10 mai 2012
Les héros du jeudi
La réussite au bout du pied
Par: Maxime Desroches
Louis-Philippe Simoneau a été dominant au poste de botteur à sa première saison avec les Élans du Collège François-Xavier-Garneau.

Louis-Philippe Simoneau a été dominant au poste de botteur à sa première saison avec les Élans du Collège François-Xavier-Garneau.

Le jeune Louis-Philippe Simoneau, de La Présentation, a pris d’assaut la ligue collégiale de football division 1 au poste de botteur lors de sa saison recrue, à l’automne 2011. Évoluant avec les Élans du Collège François-Xavier-Garneau, à Québec, l’ancien des Patriotes de l’école Saint-Joseph a hérité du titre de joueur par excellence des unités spéciales et fait assurément partie des joueurs à surveiller de près sur le circuit collégial.

L’athlète de 17 ans méritait pleinement cet honneur, ayant été nommé à cinq reprises le joueur de la semaine des unités spéciales en seulement 10 semaines d’activités.

Le principal intéressé explique avoir décidé après sa dernière campagne avec l’ESSJ qu’il voulait poursuivre au poste de botteur, une position qui requiert énormément de technique et une force de concentration à toute épreuve. C’est d’ailleurs sur ces deux aspects que Louis-Philippe consacre temps et énergies depuis maintenant cinq ans avec Denis Boisclair, une sommité au Québec dans l’enseignement des trois types de bottés (précision, dégagement et envoi).« L’approche de Denis tient compte à la fois de l’aspect mental et de l’aspect technique car la position de botteur, ça se passe beaucoup entre les deux oreilles. Il m’a d’ailleurs conseillé d’essayer le yoga, que je pratique depuis quelques années, pour travailler sur ma concentration et ma respiration, et pour améliorer ma flexibilité », raconte celui qui a maintenu une moyenne de 50,4 verges sur les bottés d’envoi et de 35 verges sur les bottés de dégagement à sa saison recrue avec les Élans.

Direction Texas

En mars, l’athlète de 6 pieds et 210 livres a participé au camp d’évaluation de l’équipe canadienne en vue des championnats mondiaux de football junior, lesquels auront lieu à Austin, au Texas, du 28 juin au 8 juillet. Louis-Philippe s’est mesuré à une quinzaine de botteurs présents, en plus de ceux ayant tenté leur chance à l’une ou l’autre des trois autres sélections, tenues en Saskatchewan, en Ontario et en Nouvelle-Écosse.

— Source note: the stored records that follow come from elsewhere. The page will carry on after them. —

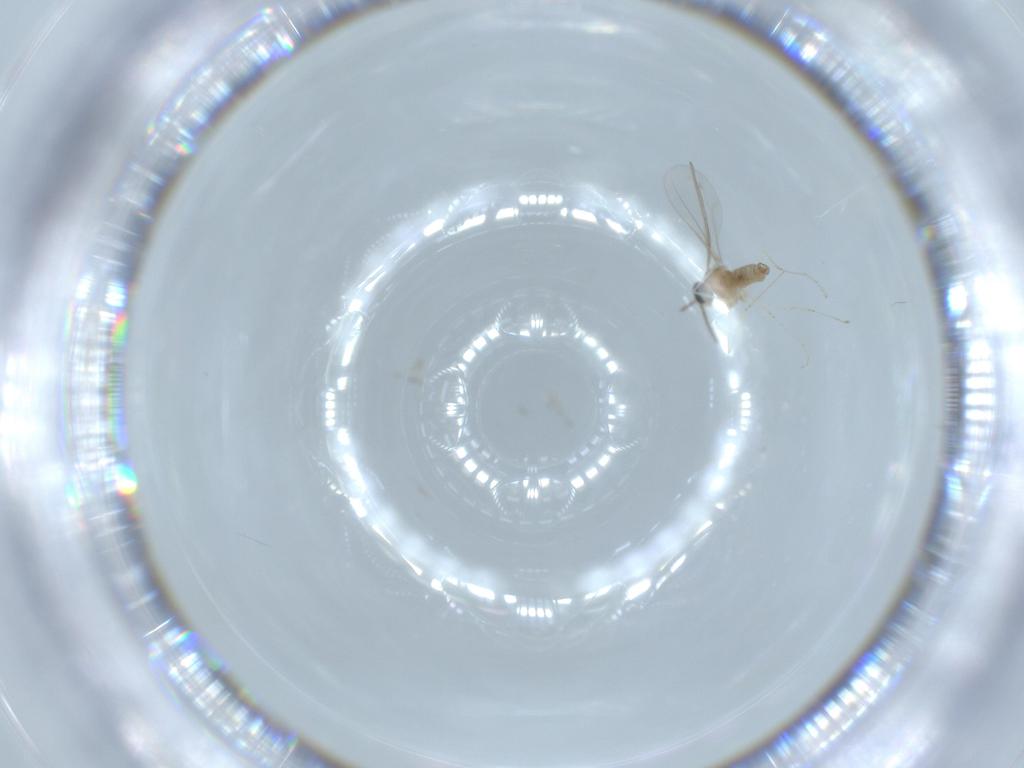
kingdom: Animalia
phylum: Arthropoda
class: Insecta
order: Diptera
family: Cecidomyiidae
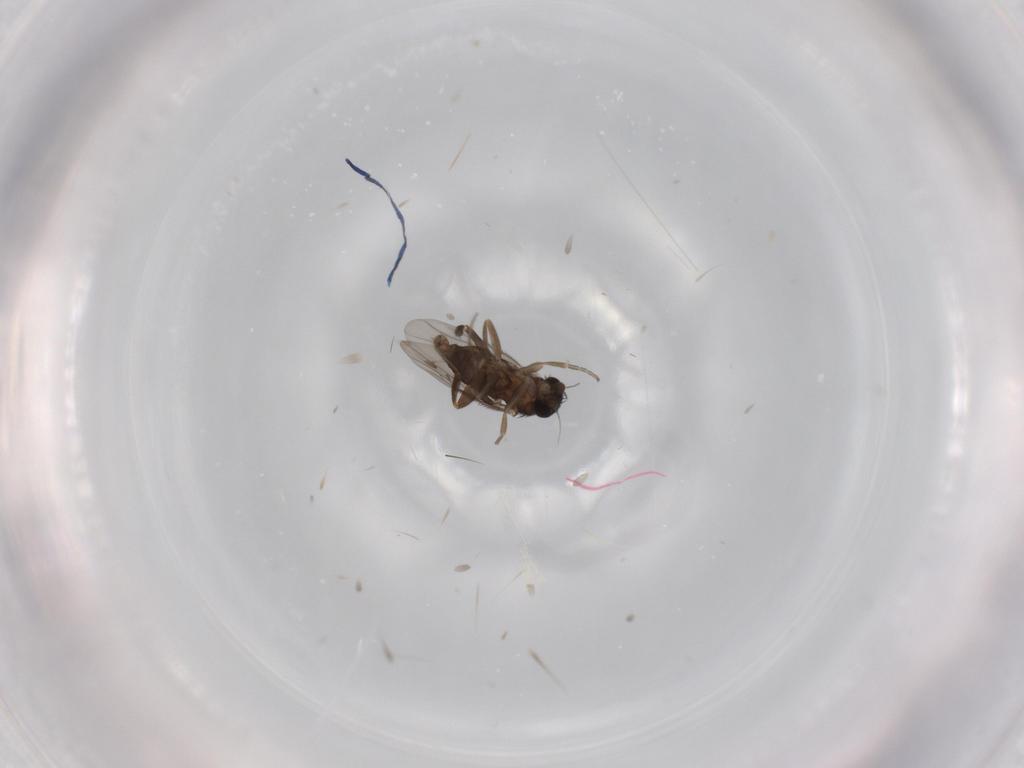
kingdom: Animalia
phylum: Arthropoda
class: Insecta
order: Diptera
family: Phoridae
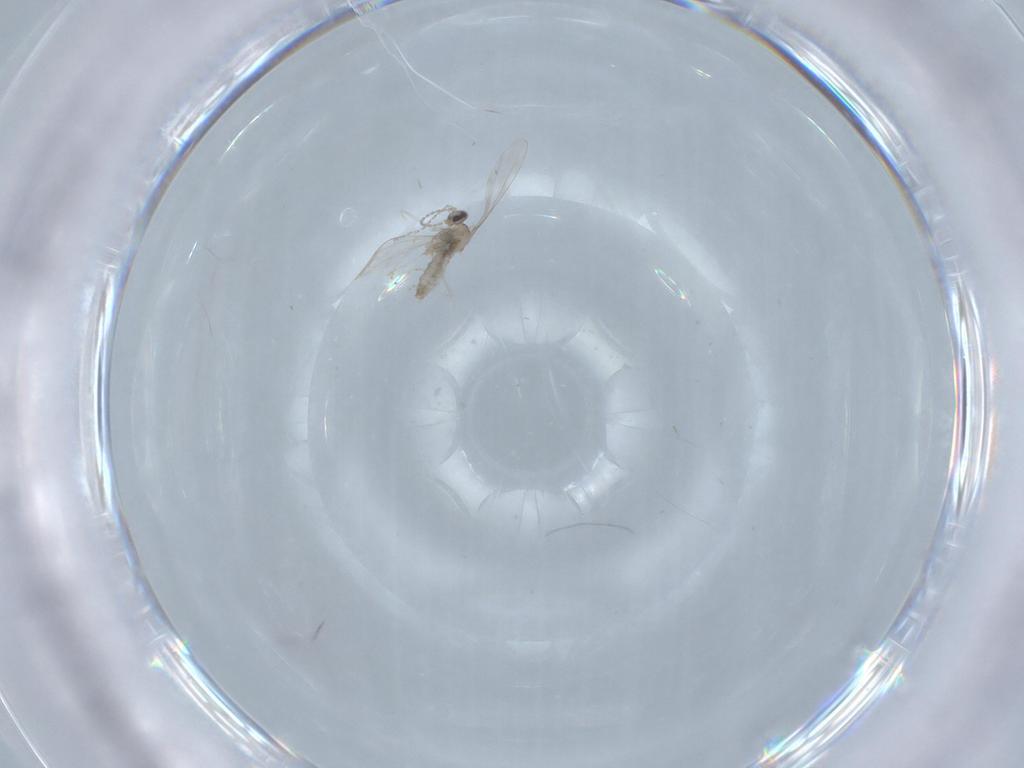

L’entraîneur-chef de l’équipe, Noël Turp, a tellement aimé ce qu’il a vu du jeune Simoneau qu’il s’est empressé de le désigner au poste de botteur.« L’identité des joueurs choisis était censée être connue à la mi-avril, mais j’ai reçu un appel deux semaines plus tôt que les autres. Pour l’instant, 35 des 45 membres d’Équipe Canada ont été dévoilés. Deux de mes coéquipiers chez les Élans en font aussi partie. On a tous bien hâte de représenter notre pays sur la scène mondiale », affirme celui qui affrontera l’élite des joueurs de football de 19 ans et moins.« Je me réjouis pour Louis-Philippe. Sa place, il ne l’a pas volée et il pourra évoluer dans un stade contenant entre 35 000 et 40 000 sièges. Ce sera toute une expérience pour un jeune de son âge », note son père, Michel.

Les recruteurs y seront

Même s’il préfère se concentrer sur le travail à accomplir, Louis-Philippe sait pertinemment que lors d’une compétition de cette envergure, les recruteurs des rangs collégiaux américains seront présents en masse, à la recherche de la prochaine perle rare. Il précise que cela ne l’effraie pas outre mesure.

« À la position de botteur, on est continuellement confronté à la pression. Il faut être capable de la soutenir. Je suis reconnu pour avoir cette capacité de performer quand ça compte le plus », mentionne celui qui aspire aussi à devenir enseignant d’éducation physique.« J’ai encore deux ans devant moi pour m’améliorer dans la ligue collégiale avant d’être éligible aux rangs universitaires. C’est encore bien loin tout cela. Mais je sais que si j’impressionne cet été, c’est possible que je reçoive une enveloppe ou un courriel d’universités américaines. On verra une fois rendu là ce qui me convient le mieux. »Puissance et précision. Telles sont les qualités de tout bon botté. Ayant déjà à son actif deux bottés de placement de 42 verges réussis en situation de match et un de 56 verges (!) à l’entraînement, le meilleur semble être à venir pour Louis-Philippe Simoneau.